GIVEN TEXT
○ ○ ○
Lady Vengeance (; ; titled Sympathy for Lady Vengeance in Australia and Russia) is a 2005 South Korean psychological thriller film directed by Park Chan-wook. The film is the third and final installment in Park's Vengeance Trilogy, following Sympathy for Mr. Vengeance (2002) and Oldboy (2003). It stars Lee Young-ae as Lee Geum-ja, a woman released from prison after serving the sentence for a murder she did not commit. The film tells her story of revenge against the real murderer.
○ ○ ○
YOUR INSTRUCTIONS
Resume the passage about the film Lady Vengeance, picking up right after its final sentence.

Stored items
○ ○ ○
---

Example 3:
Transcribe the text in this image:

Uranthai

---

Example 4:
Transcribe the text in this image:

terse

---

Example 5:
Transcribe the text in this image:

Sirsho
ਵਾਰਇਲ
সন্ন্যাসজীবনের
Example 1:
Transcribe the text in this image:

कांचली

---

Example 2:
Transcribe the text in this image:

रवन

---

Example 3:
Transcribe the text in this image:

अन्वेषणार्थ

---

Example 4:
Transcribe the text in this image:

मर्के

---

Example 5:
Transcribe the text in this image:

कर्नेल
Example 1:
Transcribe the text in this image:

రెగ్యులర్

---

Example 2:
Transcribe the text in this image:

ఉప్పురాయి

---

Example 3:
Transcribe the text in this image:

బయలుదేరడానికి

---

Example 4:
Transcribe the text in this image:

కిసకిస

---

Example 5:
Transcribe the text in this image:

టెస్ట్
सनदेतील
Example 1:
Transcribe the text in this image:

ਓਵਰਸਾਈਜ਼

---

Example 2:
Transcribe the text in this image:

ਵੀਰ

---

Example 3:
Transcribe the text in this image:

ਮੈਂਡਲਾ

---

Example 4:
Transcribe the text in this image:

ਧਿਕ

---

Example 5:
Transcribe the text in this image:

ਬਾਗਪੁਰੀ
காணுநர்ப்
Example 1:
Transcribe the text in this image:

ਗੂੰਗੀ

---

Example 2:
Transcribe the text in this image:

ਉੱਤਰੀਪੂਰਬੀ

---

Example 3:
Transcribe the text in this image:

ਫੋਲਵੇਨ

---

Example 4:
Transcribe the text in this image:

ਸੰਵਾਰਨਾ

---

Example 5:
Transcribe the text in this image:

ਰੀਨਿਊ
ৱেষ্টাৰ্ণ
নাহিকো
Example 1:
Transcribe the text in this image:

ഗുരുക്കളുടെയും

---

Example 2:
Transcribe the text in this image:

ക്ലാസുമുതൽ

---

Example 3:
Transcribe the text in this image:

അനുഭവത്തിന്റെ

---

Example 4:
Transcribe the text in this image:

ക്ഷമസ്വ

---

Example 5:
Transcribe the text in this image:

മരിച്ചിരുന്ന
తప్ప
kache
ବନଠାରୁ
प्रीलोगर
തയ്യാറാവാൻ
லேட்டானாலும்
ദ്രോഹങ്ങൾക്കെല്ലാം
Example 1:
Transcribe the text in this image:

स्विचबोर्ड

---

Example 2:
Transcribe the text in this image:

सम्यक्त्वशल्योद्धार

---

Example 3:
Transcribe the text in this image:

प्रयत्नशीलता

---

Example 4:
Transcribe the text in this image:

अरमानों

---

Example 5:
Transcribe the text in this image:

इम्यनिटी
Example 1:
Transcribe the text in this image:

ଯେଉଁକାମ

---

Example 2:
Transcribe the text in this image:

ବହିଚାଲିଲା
○ ○ ○
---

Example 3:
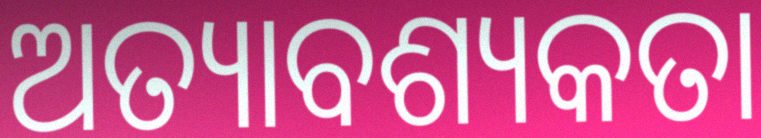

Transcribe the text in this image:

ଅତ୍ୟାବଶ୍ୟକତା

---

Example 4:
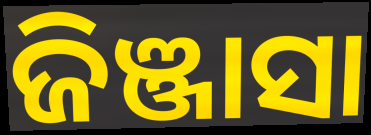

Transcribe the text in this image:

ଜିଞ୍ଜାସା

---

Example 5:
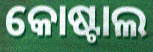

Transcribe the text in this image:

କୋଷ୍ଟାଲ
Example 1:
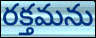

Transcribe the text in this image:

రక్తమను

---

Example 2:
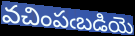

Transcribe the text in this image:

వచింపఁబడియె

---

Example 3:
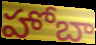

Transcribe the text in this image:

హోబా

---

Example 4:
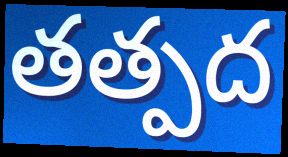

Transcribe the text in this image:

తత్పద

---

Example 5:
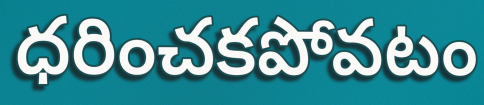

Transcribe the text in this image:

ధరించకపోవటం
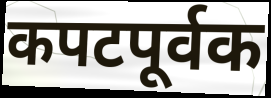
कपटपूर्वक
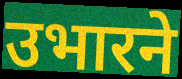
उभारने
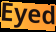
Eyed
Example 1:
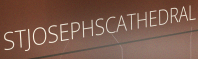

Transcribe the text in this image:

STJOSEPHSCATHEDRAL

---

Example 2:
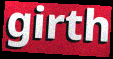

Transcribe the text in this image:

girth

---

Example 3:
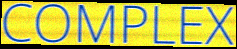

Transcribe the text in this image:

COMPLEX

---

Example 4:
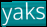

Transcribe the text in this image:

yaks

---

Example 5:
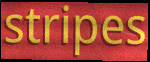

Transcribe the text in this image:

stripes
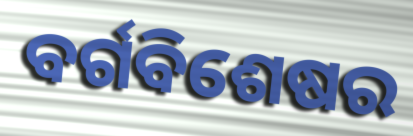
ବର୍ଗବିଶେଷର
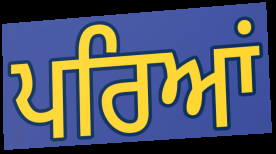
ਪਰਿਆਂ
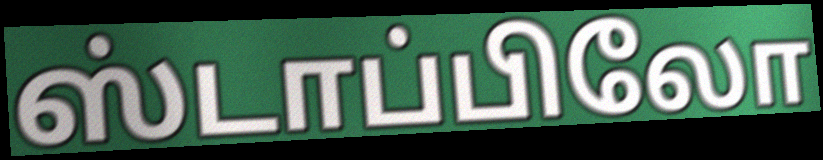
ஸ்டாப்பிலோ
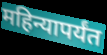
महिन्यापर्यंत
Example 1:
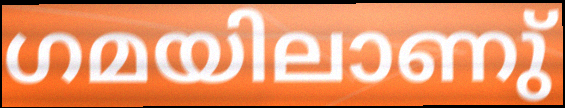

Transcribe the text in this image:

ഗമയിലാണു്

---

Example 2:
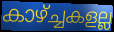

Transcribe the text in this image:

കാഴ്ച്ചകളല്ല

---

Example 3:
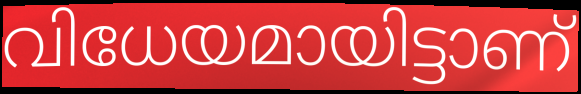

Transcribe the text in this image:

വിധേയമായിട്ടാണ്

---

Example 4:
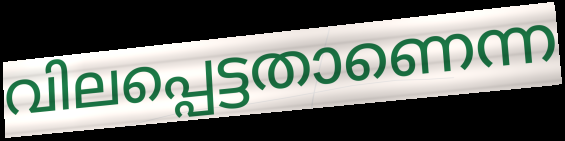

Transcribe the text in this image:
○ ○ ○
RESPONSE BELOW
The film debuted on 29 July 2005 in South Korea, and competed for the Golden Lion at the 62nd Venice International Film Festival in September 2005. While it failed to win in competition, it did walk away with Cinema of The Future, the Young Lion Award, and the Best Innovated Film Award in the non-competition section. It won the award for Best Film at the 26th Blue Dragon Film Awards. The film had its US premiere on 30 September 2005 at the New York Film Festival. It began its limited release in North American theatres on 5 May 2006, to favorable reviews from critics.

Plot
A Christian musical procession waits with a symbolic block of tofu outside a prison for the release of Lee Geum-ja (Lee Young-ae), a reformed female prisoner. Convicted of kidnapping and murdering a 6-year-old schoolboy, Won-mo, 13 years earlier, Geum-ja became a national sensation because of her young age, angelic appearance, and eager confession to the crime. However, she became an inspirational model for prisoner reform during her incarceration, and her apparent spiritual transformation earned her an early release. Free, she is now intent on revenge.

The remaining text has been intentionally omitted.